# REQUIREMENT
The response must consist of each line in the listing that has the word "Photos" in it.

# EXTRACTED ENTRIES
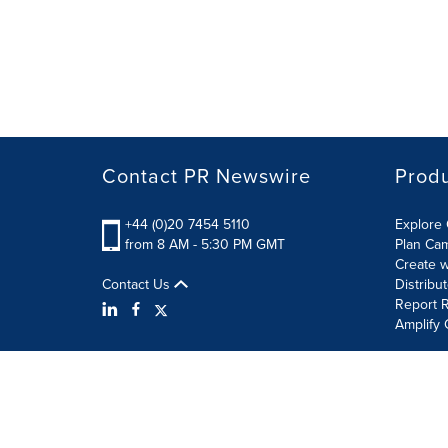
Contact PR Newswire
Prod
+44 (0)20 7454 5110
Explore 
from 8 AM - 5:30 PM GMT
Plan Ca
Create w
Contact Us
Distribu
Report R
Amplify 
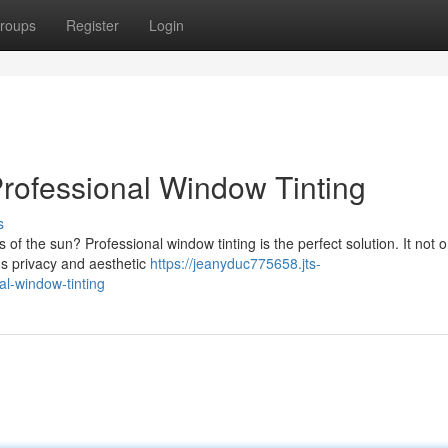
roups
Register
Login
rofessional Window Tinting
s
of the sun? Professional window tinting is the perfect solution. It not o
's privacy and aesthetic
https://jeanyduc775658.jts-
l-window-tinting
* * *
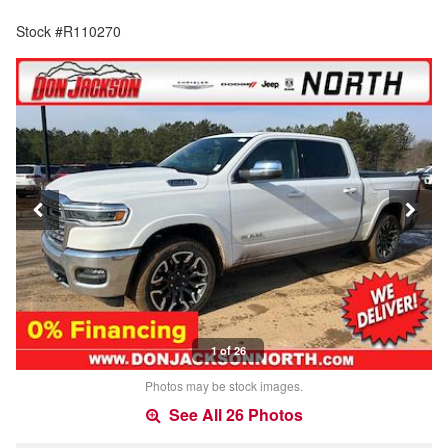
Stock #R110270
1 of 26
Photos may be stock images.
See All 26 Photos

# EXPECTED OUTPUT
Photos may be stock images.
See All 26 Photos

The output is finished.